_WHAT TO WORK ON:_ Having found the line containing "both captivating and enlightening, making" in the data below, reproduce that line and each one after it to the end, exactly, and include nothing else.

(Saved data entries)

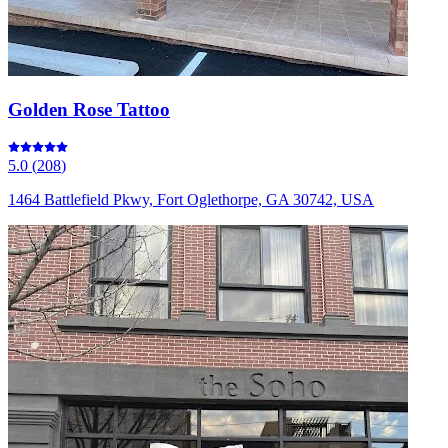
Golden Rose Tattoo
5.0
(
208
)
1464 Battlefield Pkwy, Fort Oglethorpe, GA 30742, USA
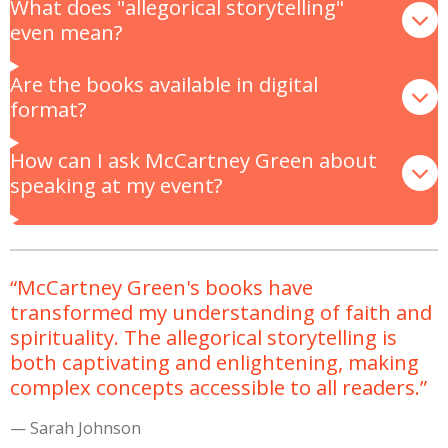
What does "allegorical storytelling"
even mean?
Are the books available in digital
format?
How can I ask McCartney Green about
speaking at my event?
“McCartney Green's books have
transformed my understanding of faith and
spirituality. The allegorical storytelling is
both captivating and enlightening, making
complex concepts accessible to all readers.”
— Sarah Johnson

_TASK ANSWER:_
both captivating and enlightening, making
complex concepts accessible to all readers.”
— Sarah Johnson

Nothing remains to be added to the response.